:: Exercises to complete ::
• 1. From the thread on database insert rates, quote the passage between "46 comments" and "other huge headaches.", inclusive.
• 2. Answer these questions from the thread on database insert rates:
(a) What insert rate per second does the title claim, and with which two tools?
(b) Who built the NDB engine before MySQL took it on?
(c) According to the verified benchmarks, how do updates compare with reads in speed?

Achieving 100M database inserts per second using Apache Accumulo and D4M [pdf]

9 years ago (ieee-hpec.org)

46 comments

espeed

I hate to be a hater.

But the big issue with databases I've worked with is not how many inserts you do per second, even spinning rust, if properly reasoned can do -serious- inserts per second in append only data structures like myisam, redis even lucene. However the issue comes when you want to read that data or, more horribly, update that data. Updates, by definition are a read and a write to commuted data, this can cause fragmentation and other huge headaches.

I'd love to see someone do updates 1,000,000/s

jamesblonde 9 years ago
MySQL Cluster (NDB - not Innodb, not MyISM. NDB is the network database engine - built by Ericsson, taken on by MySQL. It is a distributed, in-memory, no shared state DB). >50% of mobile calls use NDB as a Home Location Registry, and they can handle >1m transactional writes per second. We have verified the benchmarks, that you can get millions of transactions/sec (updates are about 50% slower than reads) on commodity hardware with just gigabit ethernet. Oracle claim up to 200m transactions/sec on Infiniband and good hardware: http://www.slideshare.net/frazerClement/200-million-qps-on-c...

:: Extracted information ::
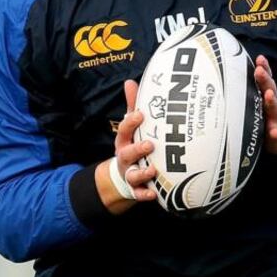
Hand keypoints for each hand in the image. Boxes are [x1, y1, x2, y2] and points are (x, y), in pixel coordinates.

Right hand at [96, 79, 157, 212]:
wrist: (122, 176)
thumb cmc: (132, 144)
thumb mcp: (130, 126)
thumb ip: (133, 106)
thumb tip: (130, 81)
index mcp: (124, 141)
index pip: (124, 130)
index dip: (130, 122)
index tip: (141, 114)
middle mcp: (125, 157)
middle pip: (126, 153)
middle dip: (137, 149)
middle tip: (150, 144)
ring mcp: (129, 173)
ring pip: (132, 175)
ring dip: (142, 173)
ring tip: (153, 170)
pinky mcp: (135, 189)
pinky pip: (138, 194)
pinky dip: (145, 194)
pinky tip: (154, 194)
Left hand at [254, 55, 276, 154]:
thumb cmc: (270, 113)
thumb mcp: (266, 97)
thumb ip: (261, 83)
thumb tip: (257, 62)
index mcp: (268, 95)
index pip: (266, 80)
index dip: (264, 69)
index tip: (260, 60)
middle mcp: (274, 104)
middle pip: (270, 90)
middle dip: (265, 80)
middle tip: (259, 71)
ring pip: (274, 109)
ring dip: (271, 101)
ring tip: (268, 95)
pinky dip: (275, 132)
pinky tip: (274, 132)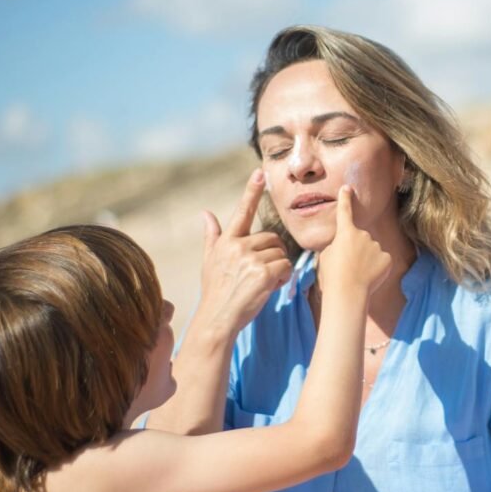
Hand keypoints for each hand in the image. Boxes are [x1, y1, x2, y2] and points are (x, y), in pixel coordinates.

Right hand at [196, 168, 291, 335]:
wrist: (217, 319)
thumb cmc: (216, 292)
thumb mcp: (210, 262)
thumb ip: (212, 236)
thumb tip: (204, 213)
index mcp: (227, 242)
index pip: (242, 211)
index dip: (252, 191)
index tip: (260, 172)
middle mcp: (237, 246)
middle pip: (272, 239)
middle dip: (273, 255)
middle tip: (261, 274)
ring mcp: (250, 259)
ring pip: (281, 254)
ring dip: (279, 268)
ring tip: (262, 284)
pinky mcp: (263, 273)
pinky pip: (286, 267)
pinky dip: (283, 278)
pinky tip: (269, 288)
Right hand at [317, 185, 390, 296]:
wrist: (347, 293)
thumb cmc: (332, 276)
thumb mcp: (327, 256)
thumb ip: (338, 246)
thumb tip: (345, 246)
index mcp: (345, 232)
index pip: (345, 212)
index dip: (345, 199)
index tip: (347, 188)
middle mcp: (363, 235)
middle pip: (360, 239)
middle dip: (355, 250)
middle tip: (347, 267)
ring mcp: (376, 246)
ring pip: (371, 250)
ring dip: (366, 260)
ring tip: (356, 274)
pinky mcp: (387, 258)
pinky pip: (381, 260)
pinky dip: (377, 268)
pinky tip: (368, 277)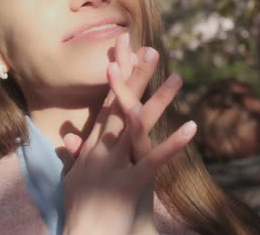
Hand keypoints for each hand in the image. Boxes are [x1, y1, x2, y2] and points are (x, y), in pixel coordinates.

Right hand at [62, 33, 196, 234]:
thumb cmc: (80, 210)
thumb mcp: (73, 178)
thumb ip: (74, 155)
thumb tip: (67, 138)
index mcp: (92, 147)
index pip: (106, 104)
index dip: (116, 77)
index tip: (124, 52)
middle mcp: (102, 149)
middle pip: (121, 106)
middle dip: (136, 76)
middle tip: (150, 49)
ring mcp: (115, 164)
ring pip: (139, 126)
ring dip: (159, 100)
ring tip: (177, 78)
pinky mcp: (129, 184)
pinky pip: (154, 161)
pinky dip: (173, 143)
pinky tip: (191, 127)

:: Set of answers ::
• 1.
46 comments

espeed

I hate to be a hater.

But the big issue with databases I've worked with is not how many inserts you do per second, even spinning rust, if properly reasoned can do -serious- inserts per second in append only data structures like myisam, redis even lucene. However the issue comes when you want to read that data or, more horribly, update that data. Updates, by definition are a read and a write to commuted data, this can cause fragmentation and other huge headaches.

• 2.
(a) 100M inserts per second, using Apache Accumulo and D4M.
(b) Ericsson.
(c) Updates are about 50% slower than reads.